Sanjay Tyagi, Salvatore A.E. Marras
& Fred Russell Kramer
Department of Molecular Genetics, Public Health Research
Institute, 455 First Avenue, New York,
NY 10016.
Correspondence should be addressed to Sanjay Tyagi sanjay@phri.nyu.eduhybridization probesFRETreal-time PCRhomogeneous assayshaplotype determination
We describe wavelength-shifting molecular beacons, which are nucleic acid
hybridization probes that fluoresce in a variety of different colors, yet
are excited by a common monochromatic light source. The twin functions of
absorption of energy from the excitation light and emission of that energy
in the form of fluorescent light are assigned to two separate fluorophores
in the same probe. These probes contain a harvester fluorophore that absorbs
strongly in the wavelength range of the monochromatic light source, an emitter
fluorophore of the desired emission color, and a nonfluorescent quencher.

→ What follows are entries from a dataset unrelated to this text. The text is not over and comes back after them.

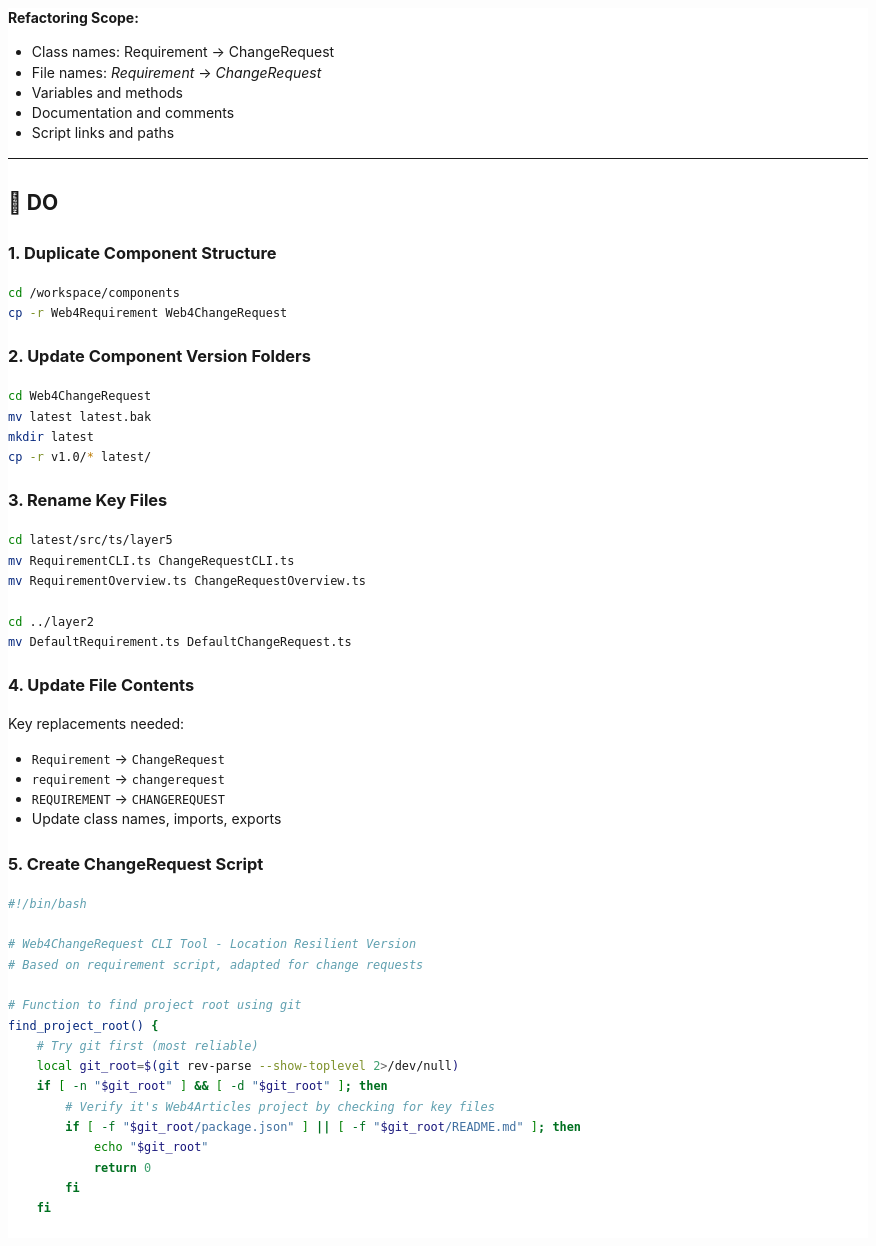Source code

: **Refactoring Scope:**
- Class names: Requirement → ChangeRequest
- File names: *Requirement* → *ChangeRequest*
- Variables and methods
- Documentation and comments
- Script links and paths

---

## **🔧 DO**

### **1. Duplicate Component Structure**

```bash
cd /workspace/components
cp -r Web4Requirement Web4ChangeRequest
```

### **2. Update Component Version Folders**

```bash
cd Web4ChangeRequest
mv latest latest.bak
mkdir latest
cp -r v1.0/* latest/
```

### **3. Rename Key Files**

```bash
cd latest/src/ts/layer5
mv RequirementCLI.ts ChangeRequestCLI.ts
mv RequirementOverview.ts ChangeRequestOverview.ts

cd ../layer2
mv DefaultRequirement.ts DefaultChangeRequest.ts
```

### **4. Update File Contents**

Key replacements needed:
- `Requirement` → `ChangeRequest`
- `requirement` → `changerequest`
- `REQUIREMENT` → `CHANGEREQUEST`
- Update class names, imports, exports

### **5. Create ChangeRequest Script**

```bash
#!/bin/bash

# Web4ChangeRequest CLI Tool - Location Resilient Version
# Based on requirement script, adapted for change requests

# Function to find project root using git
find_project_root() {
    # Try git first (most reliable)
    local git_root=$(git rev-parse --show-toplevel 2>/dev/null)
    if [ -n "$git_root" ] && [ -d "$git_root" ]; then
        # Verify it's Web4Articles project by checking for key files
        if [ -f "$git_root/package.json" ] || [ -f "$git_root/README.md" ]; then
            echo "$git_root"
            return 0
        fi
    fi
    
```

In the absence of complementary nucleic acid targets, the probes are dark,
whereas in the presence of targets, they fluoresce—not in the emission
range of the harvester fluorophore that absorbs the light, but rather in the
emission range of the emitter fluorophore. This shift in emission spectrum
is due to the transfer of the absorbed energy from the harvester fluorophore
to the emitter fluorophore by fluorescence resonance energy transfer, and
it only takes place in probes that are bound to targets. Wavelength-shifting
molecular beacons are substantially brighter than conventional molecular beacons
that contain a fluorophore that cannot efficiently absorb energy from the
available monochromatic light source. We describe the spectral characteristics
of wavelength-shifting molecular beacons, and we demonstrate how their use
improves and simplifies multiplex genetic analyses.